» Work instructions
Revise every item below so that each "common name" becomes "vernacular name", leaving all other text unchanged.

====== Material provided

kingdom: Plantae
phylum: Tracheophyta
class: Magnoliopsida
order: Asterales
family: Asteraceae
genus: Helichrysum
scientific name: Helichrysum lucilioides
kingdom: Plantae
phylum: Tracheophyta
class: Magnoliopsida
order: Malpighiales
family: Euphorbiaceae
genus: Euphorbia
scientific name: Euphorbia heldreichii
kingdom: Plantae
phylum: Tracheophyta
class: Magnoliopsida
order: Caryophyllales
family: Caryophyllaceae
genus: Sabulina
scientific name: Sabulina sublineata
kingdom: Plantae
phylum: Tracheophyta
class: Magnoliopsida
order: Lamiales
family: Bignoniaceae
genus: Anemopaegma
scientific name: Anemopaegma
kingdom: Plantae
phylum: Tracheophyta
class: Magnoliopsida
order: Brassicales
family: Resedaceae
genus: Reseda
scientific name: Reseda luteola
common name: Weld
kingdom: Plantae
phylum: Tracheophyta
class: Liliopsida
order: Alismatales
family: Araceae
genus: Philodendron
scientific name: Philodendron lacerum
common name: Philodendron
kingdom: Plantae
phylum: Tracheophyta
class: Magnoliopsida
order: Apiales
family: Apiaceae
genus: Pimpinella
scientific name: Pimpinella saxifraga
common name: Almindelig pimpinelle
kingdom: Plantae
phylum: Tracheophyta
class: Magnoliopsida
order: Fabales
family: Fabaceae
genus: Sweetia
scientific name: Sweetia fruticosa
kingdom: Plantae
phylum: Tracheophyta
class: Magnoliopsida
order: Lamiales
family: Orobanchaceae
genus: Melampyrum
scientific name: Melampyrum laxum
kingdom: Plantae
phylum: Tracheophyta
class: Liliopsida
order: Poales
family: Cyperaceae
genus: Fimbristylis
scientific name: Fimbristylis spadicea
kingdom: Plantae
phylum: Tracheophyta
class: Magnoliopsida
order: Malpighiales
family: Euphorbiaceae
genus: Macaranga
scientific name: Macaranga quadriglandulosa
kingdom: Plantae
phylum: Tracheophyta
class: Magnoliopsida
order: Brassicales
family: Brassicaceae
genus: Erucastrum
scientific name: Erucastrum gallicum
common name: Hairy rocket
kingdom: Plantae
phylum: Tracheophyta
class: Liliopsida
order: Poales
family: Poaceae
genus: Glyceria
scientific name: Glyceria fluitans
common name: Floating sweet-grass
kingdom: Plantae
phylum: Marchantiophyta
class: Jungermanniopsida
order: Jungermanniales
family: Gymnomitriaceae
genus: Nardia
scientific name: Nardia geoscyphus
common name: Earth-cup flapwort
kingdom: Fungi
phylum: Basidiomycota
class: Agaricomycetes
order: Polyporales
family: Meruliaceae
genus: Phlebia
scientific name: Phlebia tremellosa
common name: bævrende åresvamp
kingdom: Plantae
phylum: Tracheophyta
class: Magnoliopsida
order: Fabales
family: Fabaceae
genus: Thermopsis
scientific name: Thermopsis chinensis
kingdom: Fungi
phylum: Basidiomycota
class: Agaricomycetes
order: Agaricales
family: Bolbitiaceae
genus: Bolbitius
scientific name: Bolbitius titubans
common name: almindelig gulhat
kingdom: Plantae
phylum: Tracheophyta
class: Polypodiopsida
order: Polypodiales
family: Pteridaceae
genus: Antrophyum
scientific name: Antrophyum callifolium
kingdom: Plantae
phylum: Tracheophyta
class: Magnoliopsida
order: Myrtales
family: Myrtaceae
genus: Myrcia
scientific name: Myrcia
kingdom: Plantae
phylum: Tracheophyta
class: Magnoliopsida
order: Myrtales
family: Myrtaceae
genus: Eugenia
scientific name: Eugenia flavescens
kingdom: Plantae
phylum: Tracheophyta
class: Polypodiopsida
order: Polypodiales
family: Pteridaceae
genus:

============

» Reply to the task
kingdom: Plantae
phylum: Tracheophyta
class: Magnoliopsida
order: Asterales
family: Asteraceae
genus: Helichrysum
scientific name: Helichrysum lucilioides
kingdom: Plantae
phylum: Tracheophyta
class: Magnoliopsida
order: Malpighiales
family: Euphorbiaceae
genus: Euphorbia
scientific name: Euphorbia heldreichii
kingdom: Plantae
phylum: Tracheophyta
class: Magnoliopsida
order: Caryophyllales
family: Caryophyllaceae
genus: Sabulina
scientific name: Sabulina sublineata
kingdom: Plantae
phylum: Tracheophyta
class: Magnoliopsida
order: Lamiales
family: Bignoniaceae
genus: Anemopaegma
scientific name: Anemopaegma
kingdom: Plantae
phylum: Tracheophyta
class: Magnoliopsida
order: Brassicales
family: Resedaceae
genus: Reseda
scientific name: Reseda luteola
vernacular name: Weld
kingdom: Plantae
phylum: Tracheophyta
class: Liliopsida
order: Alismatales
family: Araceae
genus: Philodendron
scientific name: Philodendron lacerum
vernacular name: Philodendron
kingdom: Plantae
phylum: Tracheophyta
class: Magnoliopsida
order: Apiales
family: Apiaceae
genus: Pimpinella
scientific name: Pimpinella saxifraga
vernacular name: Almindelig pimpinelle
kingdom: Plantae
phylum: Tracheophyta
class: Magnoliopsida
order: Fabales
family: Fabaceae
genus: Sweetia
scientific name: Sweetia fruticosa
kingdom: Plantae
phylum: Tracheophyta
class: Magnoliopsida
order: Lamiales
family: Orobanchaceae
genus: Melampyrum
scientific name: Melampyrum laxum
kingdom: Plantae
phylum: Tracheophyta
class: Liliopsida
order: Poales
family: Cyperaceae
genus: Fimbristylis
scientific name: Fimbristylis spadicea
kingdom: Plantae
phylum: Tracheophyta
class: Magnoliopsida
order: Malpighiales
family: Euphorbiaceae
genus: Macaranga
scientific name: Macaranga quadriglandulosa
kingdom: Plantae
phylum: Tracheophyta
class: Magnoliopsida
order: Brassicales
family: Brassicaceae
genus: Erucastrum
scientific name: Erucastrum gallicum
vernacular name: Hairy rocket
kingdom: Plantae
phylum: Tracheophyta
class: Liliopsida
order: Poales
family: Poaceae
genus: Glyceria
scientific name: Glyceria fluitans
vernacular name: Floating sweet-grass
kingdom: Plantae
phylum: Marchantiophyta
class: Jungermanniopsida
order: Jungermanniales
family: Gymnomitriaceae
genus: Nardia
scientific name: Nardia geoscyphus
vernacular name: Earth-cup flapwort
kingdom: Fungi
phylum: Basidiomycota
class: Agaricomycetes
order: Polyporales
family: Meruliaceae
genus: Phlebia
scientific name: Phlebia tremellosa
vernacular name: bævrende åresvamp
kingdom: Plantae
phylum: Tracheophyta
class: Magnoliopsida
order: Fabales
family: Fabaceae
genus: Thermopsis
scientific name: Thermopsis chinensis
kingdom: Fungi
phylum: Basidiomycota
class: Agaricomycetes
order: Agaricales
family: Bolbitiaceae
genus: Bolbitius
scientific name: Bolbitius titubans
vernacular name: almindelig gulhat
kingdom: Plantae
phylum: Tracheophyta
class: Polypodiopsida
order: Polypodiales
family: Pteridaceae
genus: Antrophyum
scientific name: Antrophyum callifolium
kingdom: Plantae
phylum: Tracheophyta
class: Magnoliopsida
order: Myrtales
family: Myrtaceae
genus: Myrcia
scientific name: Myrcia
kingdom: Plantae
phylum: Tracheophyta
class: Magnoliopsida
order: Myrtales
family: Myrtaceae
genus: Eugenia
scientific name: Eugenia flavescens
kingdom: Plantae
phylum: Tracheophyta
class: Polypodiopsida
order: Polypodiales
family: Pteridaceae
genus:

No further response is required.